> _Material provided_:
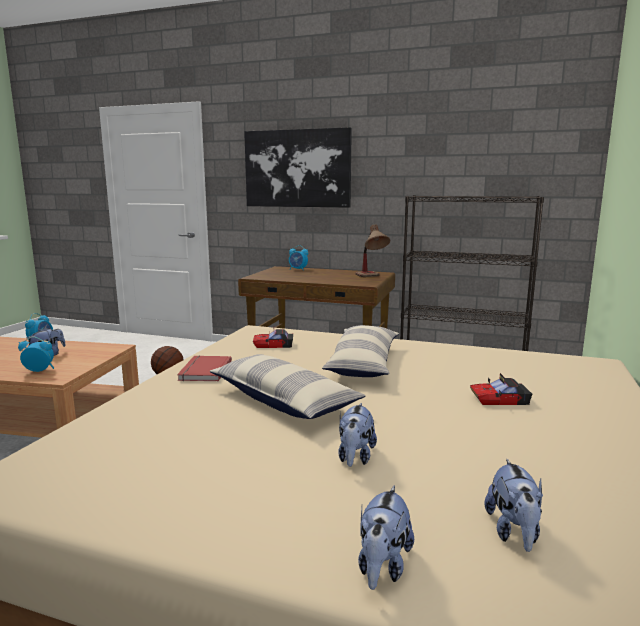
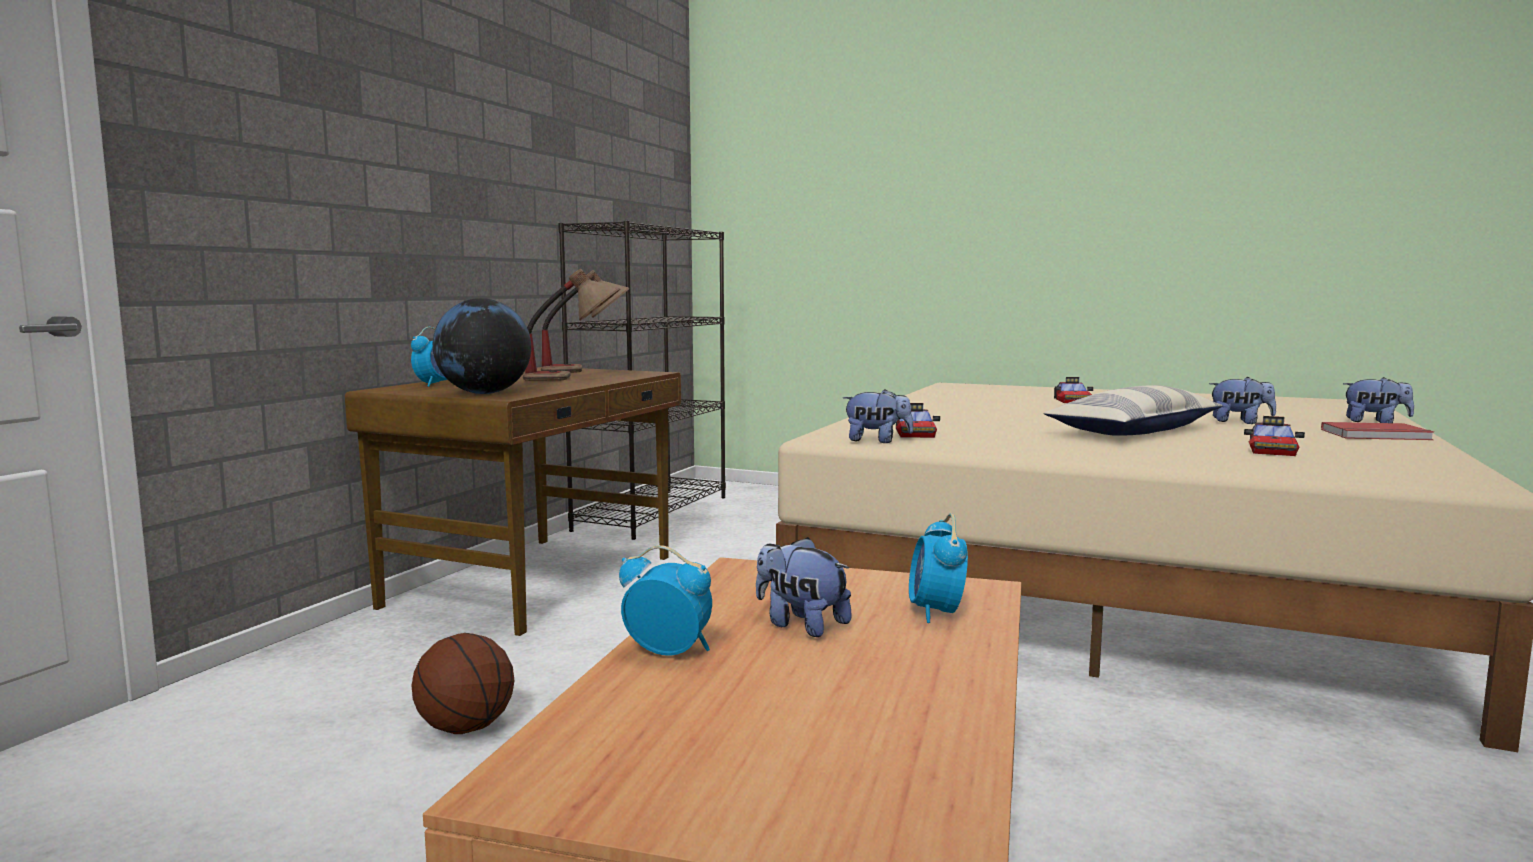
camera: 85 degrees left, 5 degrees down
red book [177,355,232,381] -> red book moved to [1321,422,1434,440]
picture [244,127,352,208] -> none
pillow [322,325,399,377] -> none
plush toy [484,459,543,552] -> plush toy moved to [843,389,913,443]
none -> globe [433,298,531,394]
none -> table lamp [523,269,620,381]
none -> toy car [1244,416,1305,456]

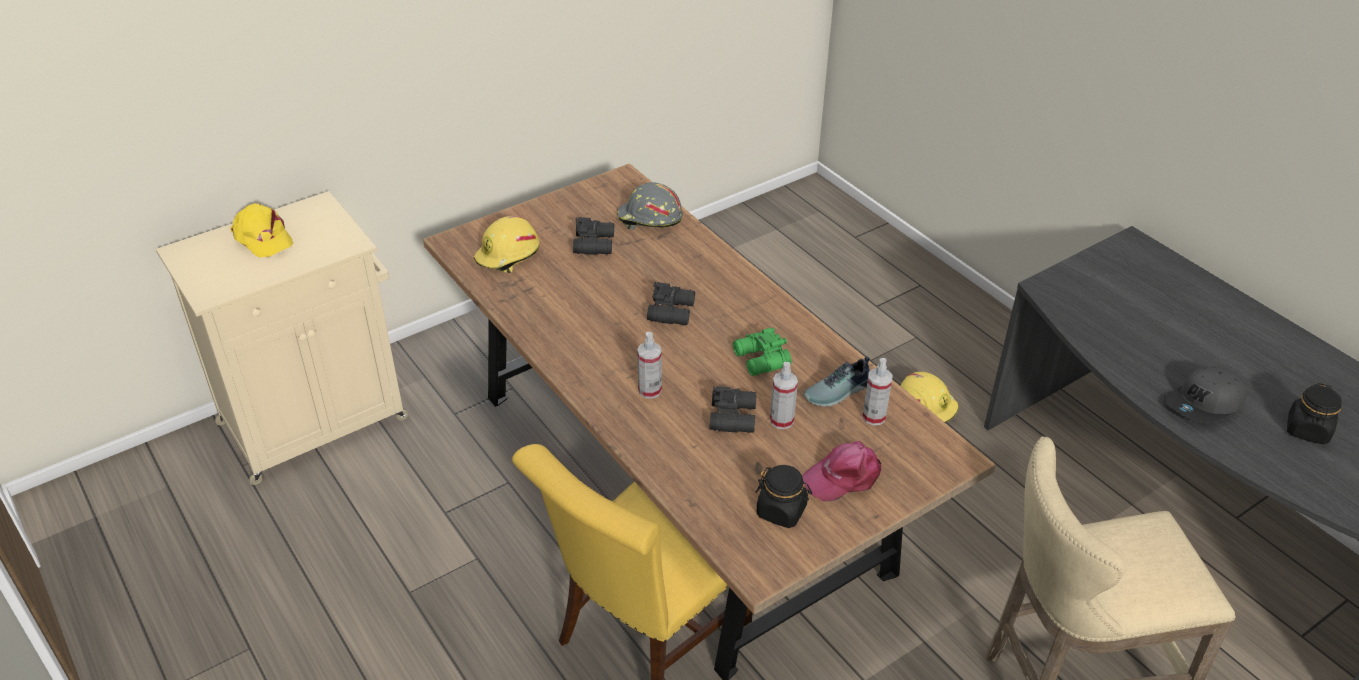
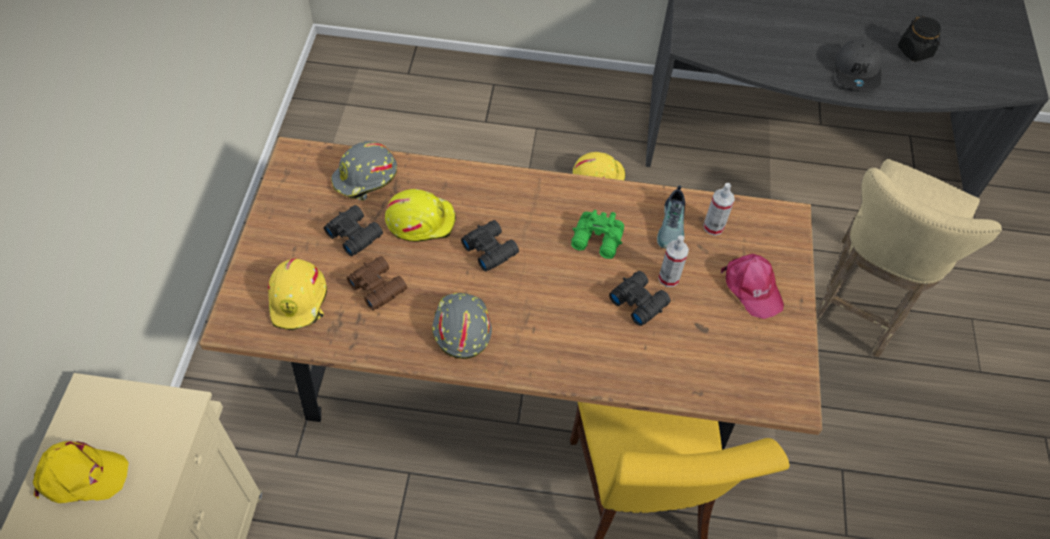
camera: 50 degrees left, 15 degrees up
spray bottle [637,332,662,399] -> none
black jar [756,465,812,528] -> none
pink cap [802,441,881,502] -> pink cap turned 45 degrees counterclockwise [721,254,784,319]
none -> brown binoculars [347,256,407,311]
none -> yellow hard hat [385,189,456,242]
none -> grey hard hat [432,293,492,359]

--

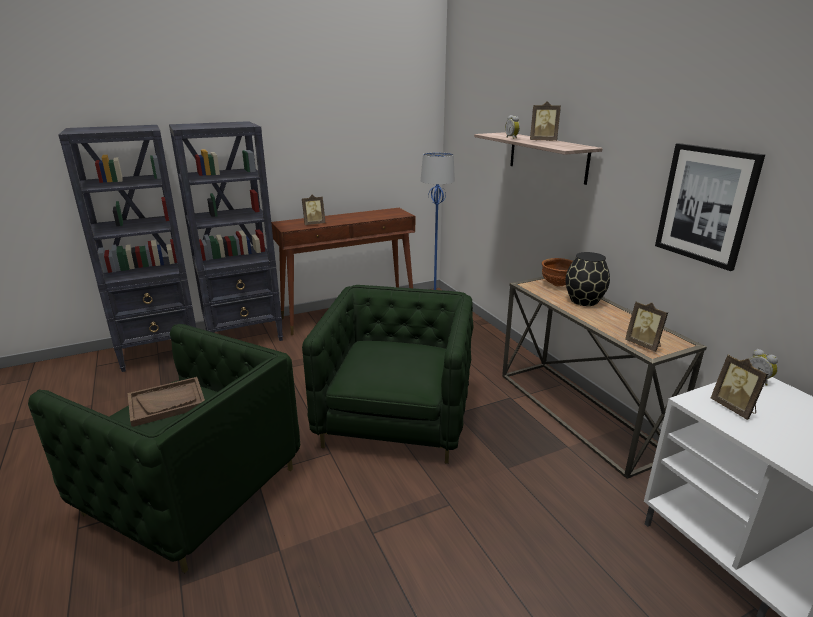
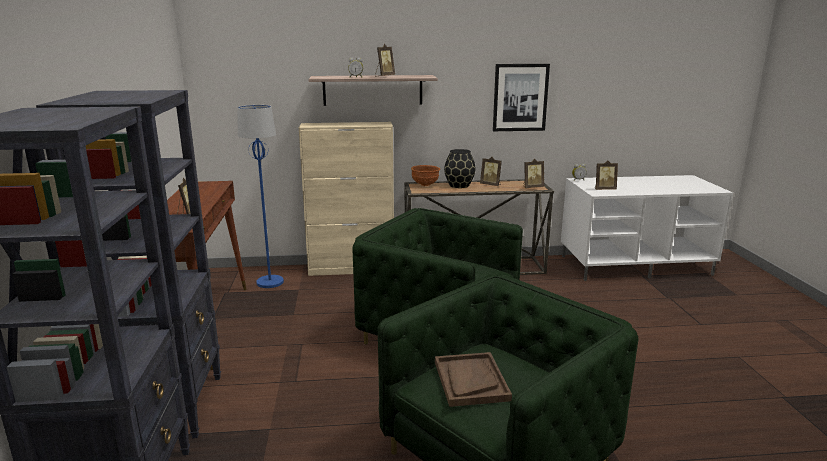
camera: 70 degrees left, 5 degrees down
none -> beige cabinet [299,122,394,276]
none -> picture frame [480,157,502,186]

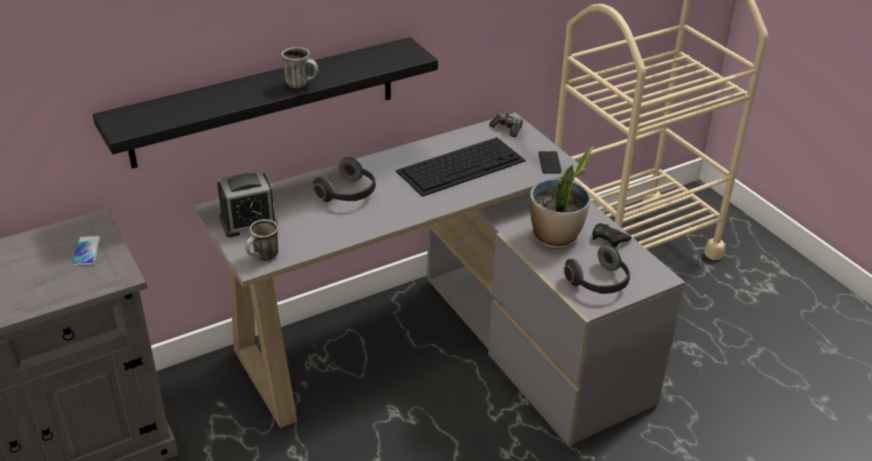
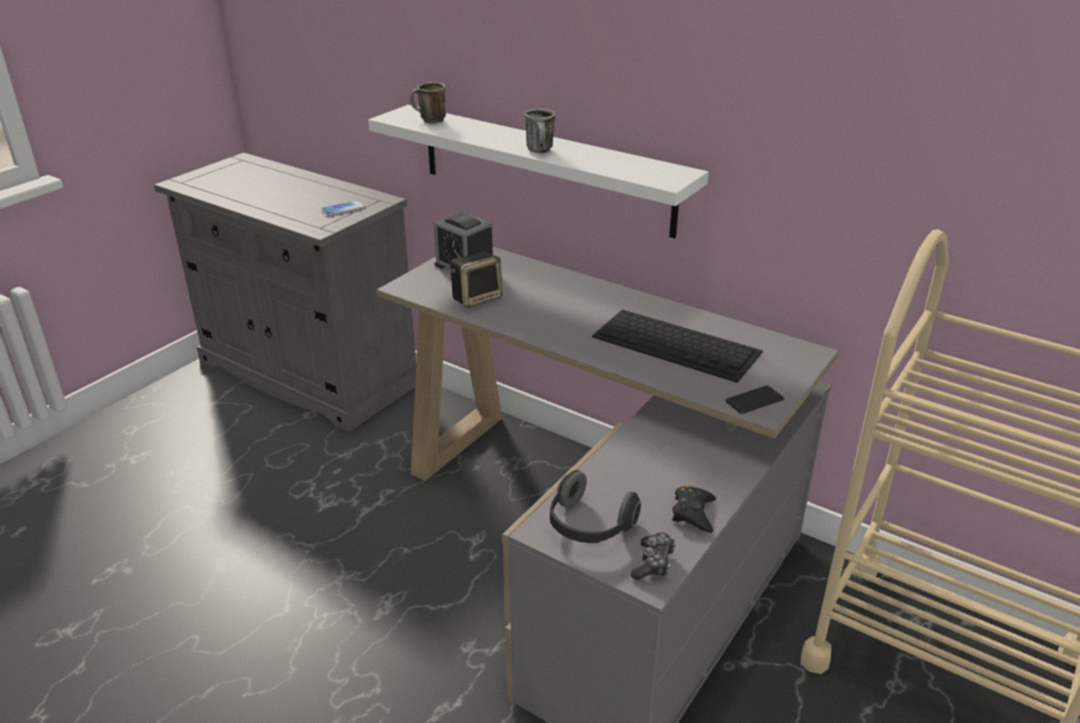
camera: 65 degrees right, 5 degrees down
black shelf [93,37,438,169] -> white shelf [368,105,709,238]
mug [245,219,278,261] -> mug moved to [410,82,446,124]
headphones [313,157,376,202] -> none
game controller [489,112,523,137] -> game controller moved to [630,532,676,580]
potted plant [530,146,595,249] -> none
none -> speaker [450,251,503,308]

> _What you need to do_:
Out of the material above, select every line that holds the string "camera".

> _Response for this exercise_:
camera: 85 degrees left, 5 degrees down
camera: 50 degrees left, 15 degrees up
camera: 70 degrees left, 5 degrees down
camera: 65 degrees right, 5 degrees down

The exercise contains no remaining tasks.